The Company acquired Liberty NY Water during the three months ended March 31, 2022. The financial information for this acquisition is included in this MD&A and in Note 3 to the unaudited interim consolidated financial statements. National Instrument 52-109 and the U.S. Securities and Exchange Commission provide an exemption whereby companies undergoing acquisitions can exclude the acquired business in the year of acquisition from the scope of testing and assessment of design and operational effectiveness of controls over financial reporting. Due to the complexity associated with assessing internal controls during integration efforts, the Company plans to utilize the scope exemption as it relates to this acquisition in its management report on internal controls over financial reporting for the year ending December 31, 2022.

### RAW DATA
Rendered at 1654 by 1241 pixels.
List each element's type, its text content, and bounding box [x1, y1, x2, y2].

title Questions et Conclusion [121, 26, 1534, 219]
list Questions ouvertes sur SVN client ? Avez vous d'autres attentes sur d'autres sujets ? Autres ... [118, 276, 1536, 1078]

### TASK
From the passage on the Liberty NY Water acquisition, extract the portion starting with "The Company acquired" and going on through "December 31, 2022.".

### TASK SOLUTION
The Company acquired Liberty NY Water during the three months ended March 31, 2022. The financial information for this acquisition is included in this MD&A and in Note 3 to the unaudited interim consolidated financial statements. National Instrument 52-109 and the U.S. Securities and Exchange Commission provide an exemption whereby companies undergoing acquisitions can exclude the acquired business in the year of acquisition from the scope of testing and assessment of design and operational effectiveness of controls over financial reporting. Due to the complexity associated with assessing internal controls during integration efforts, the Company plans to utilize the scope exemption as it relates to this acquisition in its management report on internal controls over financial reporting for the year ending December 31, 2022.